Nonexcited Electric Motors are made in reluctance and hysteresis designs. These electric motors employ a self-starting circuit and require no external excitation supply.
Dc-excited Electric Motors come in sizes larger than 1 hp, and require direct current supplied through slip rings for excitation. Direct current may be supplied from a separate source or from a dc generator directly connected to the ac motor shaft.
Single-phase or polyphase synchronous electric motors can't start without being driven, or having their rotor connected in the form of a self-starting circuit. Since the electric motor field is rotating at a synchronous speed, the electric motor must be accelerated before it can pull into synchronism. Accelerating from zero speed requires slip until synchronism is reached. Therefore, separate starting means must be employed.
In self-starting electric motor designs, fhp sizes use starting methods common to induction electric motors (split-phase, capacitor-start, repulsion-start, and shaded-pole). The electrical characteristics of these electric motors cause them to automatically switch to synchronous operation.

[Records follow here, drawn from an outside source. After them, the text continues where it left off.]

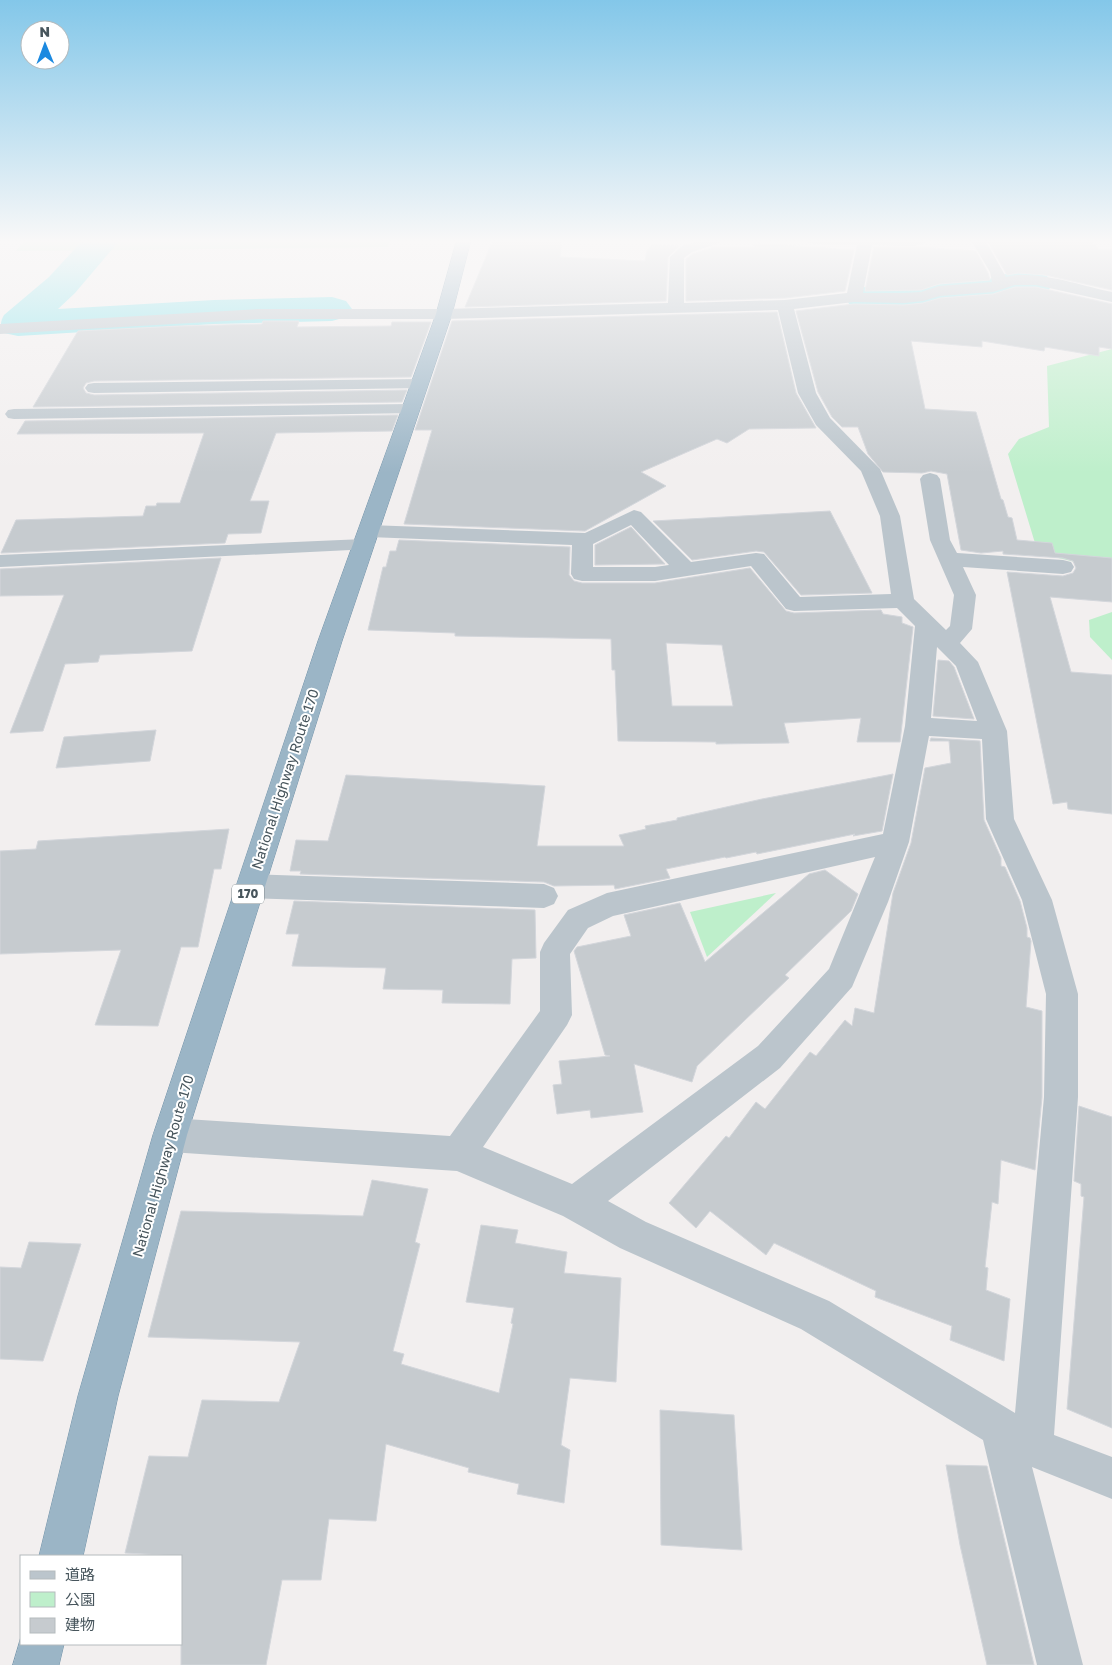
<svg xmlns="http://www.w3.org/2000/svg" width="1112" height="1665" viewBox="0 0 1112 1665" font-family="'Golos Text','Noto Sans JP',sans-serif">
<rect width="100%" height="100%" fill="#f2efef"/>
<g fill="#beefcb">
<path d="M 25,240 L 389,240 L 388,247 L 16,251 Z"/>
<path d="M 1112,349 L 1112,571 L 1038,553 L 1008,454 L 1019,439 L 1049,427 L 1047,366 Z"/>
<path d="M 1112,612 L 1112,660 L 1090,637 L 1089,620 Z"/>
<path d="M 776,893 L 707,957 L 690,912 Z"/>
</g>
<g fill="none" stroke-linecap="round" stroke-linejoin="round">
<g fill="#8ce3eb" fill-rule="evenodd">
<path d="M 83,240 L 120,240 L 75,293 L 58,309 L 214,300 L 332,297 L 346,301 L 352,309 L 346,317 L 332,321 L 214,324 L 18,336 L 4,333 C 0,326 0,322 4,315 L 49,277 Z"/>
<path d="M 1012,272 L 1034,273 L 1047,276 L 1053,284 L 1047,292 L 1034,295 L 1017,295 L 992,303 L 954,304 L 928,312 L 865,311 L 851,307 L 846,299 L 851,291 L 865,287 L 926,288 L 951,281 L 986,280 Z"/>
</g>
</g>
<g fill="#c6cbcf" stroke="#d3d6db" fill-rule="evenodd">
<path d="M 493,240 L 562,240 L 560,257 L 645,261 L 647,250 L 649,250 L 651,245 L 679,246 L 668,257 L 666,301 L 465,307 Z"/>
<path d="M 987,240 L 1091,240 L 1098,249 L 1112,250 L 1112,290 L 1045,275 L 1018,273 L 1007,275 Z"/>
<path d="M 754,243 L 854,250 L 845,291 L 785,298 L 686,301 L 686,259 L 693,254 L 714,247 L 754,247 Z"/>
<path d="M 874,247 L 918,247 L 976,251 L 988,273 L 990,280 L 939,284 L 921,290 L 865,291 Z"/>
<path d="M 1015,287 L 1036,287 L 1112,304 L 1112,349 L 1099,347 L 1099,356 L 1045,347 L 1044,351 L 982,341 L 982,347 L 911,341 L 925,409 L 976,412 L 1001,499 L 1003,500 L 1008,517 L 1012,518 L 1017,540 L 1052,543 L 1055,553 L 1112,558 L 1112,602 L 1050,597 L 1071,672 L 1112,675 L 1112,814 L 1068,809 L 1067,802 L 1053,804 L 1007,572 L 1063,576 L 1073,573 L 1076,568 L 1073,561 L 1063,558 L 1003,554 L 1003,551 L 981,553 L 961,550 L 947,474 L 931,471 L 922,473 L 883,472 L 868,454 L 858,427 L 842,427 L 832,417 L 818,392 L 796,311 L 854,304 L 904,305 L 923,303 L 940,298 L 993,294 Z"/>
<path d="M 777,312 L 796,393 L 816,428 L 749,429 L 727,443 L 717,439 L 641,472 L 666,486 L 585,531 L 404,524 L 432,430 L 415,430 L 452,321 Z"/>
<path d="M 263,321 L 299,321 L 297,327 L 391,326 L 392,322 L 431,322 L 411,377 L 94,381 L 86,383 L 83,388 L 86,393 L 94,395 L 407,390 L 402,402 L 33,407 L 78,331 L 180,326 L 262,324 Z"/>
<path d="M 398,415 L 392,431 L 276,433 L 250,501 L 269,501 L 261,533 L 228,534 L 225,543 L 1,553 L 16,520 L 143,516 L 146,506 L 156,506 L 157,503 L 180,503 L 204,433 L 17,434 L 25,421 Z"/>
<path d="M 830,511 L 872,593 L 801,595 L 764,552 L 756,551 L 692,560 L 653,521 Z"/>
<path d="M 631,527 L 665,564 L 595,565 L 595,545 Z"/>
<path d="M 399,540 L 570,547 L 569,575 L 574,581 L 582,583 L 655,583 L 750,568 L 786,611 L 794,613 L 881,610 L 883,614 L 902,617 L 902,623 L 913,627 L 900,742 L 857,742 L 861,718 L 784,723 L 789,743 L 716,744 L 716,742 L 618,741 L 615,670 L 612,670 L 611,639 L 455,636 L 455,633 L 368,630 L 383,567 L 386,567 L 390,551 L 396,551 ZM 666,643 L 722,645 L 733,706 L 672,706 Z"/>
<path d="M 221,558 L 192,651 L 100,655 L 98,662 L 65,664 L 43,731 L 10,733 L 64,595 L 0,596 L 0,569 Z"/>
<path d="M 938,660 L 949,661 L 954,667 L 974,719 L 933,716 Z"/>
<path d="M 156,730 L 150,761 L 56,768 L 64,737 Z"/>
<path d="M 931,738 L 980,741 L 984,820 L 1001,858 L 1001,866 L 1005,867 L 1020,901 L 1027,928 L 1027,937 L 1030,938 L 1031,941 L 1026,1007 L 1042,1011 L 1042,1097 L 1035,1170 L 1001,1160 L 998,1204 L 992,1202 L 985,1267 L 988,1268 L 986,1290 L 1010,1299 L 1004,1361 L 950,1340 L 952,1326 L 875,1297 L 876,1291 L 774,1243 L 766,1255 L 710,1211 L 696,1228 L 669,1203 L 726,1136 L 729,1138 L 756,1102 L 765,1109 L 810,1052 L 816,1056 L 845,1020 L 852,1026 L 855,1008 L 874,1013 L 893,893 L 911,843 L 925,768 L 951,763 L 949,741 L 930,741 Z"/>
<path d="M 893,774 L 882,831 L 853,836 L 855,834 L 757,854 L 756,852 L 726,858 L 725,857 L 666,869 L 670,878 L 615,889 L 614,885 L 554,886 L 544,882 L 300,874 L 301,871 L 290,871 L 296,840 L 328,841 L 346,775 L 545,786 L 537,846 L 624,846 L 619,835 L 646,829 L 645,826 L 677,820 L 677,818 L 762,799 Z"/>
<path d="M 229,829 L 221,869 L 214,869 L 198,947 L 181,947 L 158,1026 L 95,1025 L 121,950 L 0,954 L 0,851 L 36,849 L 38,841 Z"/>
<path d="M 825,870 L 858,894 L 851,911 L 785,975 L 789,978 L 697,1066 L 692,1082 L 634,1064 L 643,1112 L 591,1118 L 590,1110 L 557,1114 L 553,1085 L 562,1084 L 559,1061 L 610,1056 L 605,1055 L 574,951 L 577,947 L 631,936 L 624,915 L 680,903 L 705,962 L 809,874 Z"/>
<path d="M 294,901 L 535,910 L 536,958 L 512,959 L 510,1004 L 442,1003 L 443,990 L 383,989 L 386,968 L 292,966 L 299,934 L 286,934 Z"/>
<path d="M 1079,1106 L 1112,1117 L 1112,1428 L 1067,1409 L 1084,1197 L 1081,1196 L 1081,1184 L 1074,1181 Z"/>
<path d="M 372,1180 L 428,1189 L 415,1242 L 420,1244 L 393,1351 L 404,1354 L 401,1364 L 499,1393 L 513,1324 L 511,1323 L 514,1308 L 466,1302 L 481,1225 L 518,1230 L 515,1243 L 567,1252 L 564,1273 L 621,1278 L 616,1382 L 570,1378 L 561,1445 L 570,1450 L 564,1503 L 517,1494 L 519,1484 L 468,1472 L 469,1468 L 386,1444 L 376,1521 L 329,1519 L 321,1580 L 282,1580 L 266,1665 L 181,1665 L 181,1556 L 125,1553 L 149,1456 L 188,1457 L 202,1400 L 279,1402 L 300,1342 L 148,1337 L 181,1211 L 363,1216 Z"/>
<path d="M 29,1242 L 81,1244 L 43,1361 L 0,1359 L 0,1267 L 21,1268 Z"/>
<path d="M 660,1410 L 734,1415 L 742,1550 L 661,1545 Z"/>
<path d="M 946,1465 L 987,1466 L 1034,1665 L 987,1665 L 960,1545 Z"/>
</g>
<g fill="none" stroke-linecap="round" stroke-linejoin="round">
<g stroke="#7393a9" stroke-width="1">
<g id="trunk">
<path d="M 457,240 L 471,240 L 452,314 L 342,641 L 187,1135 L 118,1396 L 83,1556 L 39,1556 L 78,1396 L 153,1135 L 318,641 L 436,314 Z"/>
<path d="M 21,1637 L 21,1644 L 64,1644 L 59,1665 L 13,1665 Z"/>
</g>
</g>
<g fill="#bbc5cc" fill-rule="evenodd">
<path d="M 701,240 L 721,240 L 719,243 L 692,252 L 684,258 L 684,303 L 785,300 L 847,293 L 857,245 L 814,244 L 809,243 L 807,240 L 928,240 L 926,243 L 915,246 L 872,245 L 863,293 L 904,293 L 921,292 L 939,286 L 992,282 L 990,272 L 971,240 L 985,240 L 1006,277 C 1036,269 1082,286 1112,292 L 1112,302 L 1036,285 L 1015,285 L 993,292 L 940,296 L 923,301 L 904,303 L 854,302 L 794,309 L 816,393 L 830,418 L 880,469 L 900,516 L 914,599 L 946,630 L 950,626 L 954,595 L 930,540 L 920,479 L 923,475 L 930,473 L 937,475 L 940,479 L 950,540 L 957,553 L 1063,560 L 1071,562 L 1074,567 L 1071,572 L 1063,574 L 963,567 L 976,595 L 972,629 L 960,643 L 978,662 L 1007,731 L 1014,819 L 1052,900 L 1078,994 L 1078,1097 L 1054,1435 L 1112,1457 L 1112,1499 L 1032,1467 L 1083,1665 L 1037,1665 L 983,1440 L 801,1329 L 620,1248 L 563,1216 L 457,1171 L 170,1152 L 158,1147 L 153,1135 L 158,1123 L 170,1118 L 450,1136 L 540,1011 L 540,952 L 544,943 L 568,910 L 607,893 L 883,834 L 905,726 L 915,626 L 897,608 L 794,611 L 786,609 L 751,566 L 655,581 L 582,581 L 574,579 L 571,574 L 572,545 L 369,537 L 362,535 L 359,531 L 362,527 L 369,525 L 585,533 L 634,510 L 641,512 L 691,562 L 756,553 L 764,554 L 800,597 L 891,594 L 880,516 L 861,471 L 816,425 L 798,393 L 778,310 L 444,319 L 259,319 L 0,334 L 0,324 L 259,309 L 444,309 L 668,303 L 670,257 L 682,246 ZM 631,525 L 669,565 L 655,567 L 593,567 L 593,544 ZM 937,647 L 956,666 L 977,721 L 931,718 ZM 929,736 L 982,739 L 986,819 L 1022,900 L 1046,994 L 1044,1097 L 1015,1413 L 829,1301 L 646,1222 L 608,1201 L 780,1068 L 852,987 L 888,902 L 909,842 ZM 875,857 L 829,969 L 758,1046 L 572,1184 L 483,1147 L 567,1025 L 572,1015 L 570,954 L 588,928 L 613,916 Z"/>
<path d="M 419,379 L 425,380 L 428,384 L 425,388 L 94,393 L 88,392 L 85,388 L 88,384 L 94,383 Z"/>
<path d="M 410,404 L 416,405 L 419,409 L 416,413 L 14,419 L 8,418 L 5,414 L 8,410 L 14,409 Z"/>
<path d="M 364,539 L 371,541 L 375,545 L 371,549 L 0,567 L 0,555 Z"/>
<path d="M 250,874 L 544,884 L 554,888 L 558,896 L 554,904 L 544,908 L 250,898 L 240,894 L 236,886 L 240,878 Z"/>
</g>
<use href="#trunk" fill="#9bb5c6" fill-rule="evenodd"/>
</g>
<linearGradient id="sky" x2="0" y2="1"><stop stop-color="#83c7e9"/><stop offset="0.51" stop-color="#f9f8f8"/><stop offset="1" stop-color="#f9f8f8" stop-opacity="0"/></linearGradient>
<rect width="1112" height="473" fill="url(#sky)"/>
<g text-anchor="middle" stroke-width="4" stroke-linejoin="round" paint-order="stroke">
<rect fill="#fff" stroke="#7e888d" stroke-width="1" x="232" y="884.5" width="32" height="19" rx="4"/>
<g font-size="12" font-weight="bold" fill="#47555c">
<text x="248" y="898">170</text>
</g>
<g font-size="14" fill="#47555c" stroke="#fff">
<text transform="translate(285 779) rotate(-72)" y="5">National Highway Route 170</text>
<text transform="translate(163 1166) rotate(-74)" y="5">National Highway Route 170</text>
</g>
</g>
<rect x="20" y="1555" width="162" height="90" fill="#ffffff" stroke="#b5bbbe"/>
<rect x="30" y="1571" width="25" height="8" fill="#bbc5cc" stroke="#b5bbbe"/>
<text x="65" y="1580" font-size="15" fill="#47555c">道路</text>
<rect x="30" y="1592" width="25" height="15" fill="#beefcb" stroke="#b5bbbe"/>
<text x="65" y="1605" font-size="15" fill="#47555c">公園</text>
<rect x="30" y="1618" width="25" height="15" fill="#c6cbcf" stroke="#b5bbbe"/>
<text x="65" y="1630" font-size="15" fill="#47555c">建物</text>
<g transform="translate(45 45) rotate(359)"><circle r="24" fill="#ffffff" stroke="#b5bbbe"/>
<path d="M0-4L9 19L0 12L-9 19Z" fill="#1b89e0"/>
<text y="-8" font-size="14" font-weight="bold" text-anchor="middle" fill="#47555c">N</text>
</g>
</svg>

Although the dc-excited electric motor has a squirrel cage for starting, called an amortisseur or damper winding, the inherent low starting torque and the need for a dc power source requires a starting system that provides full electric motor protection while starting, applies dc field excitation at the proper time, removes field excitation at rotor pull out (maximum torque), and protects the electric motor's squirrel-cage winding against thermal damage under out-of-step conditions.
The electric motor's pull-up torque is the minimum torque developed from standstill to the pull-in point. This torque must exceed load torque by a sufficient margin so that a satisfactory rate of acceleration is maintained under normal voltage conditions.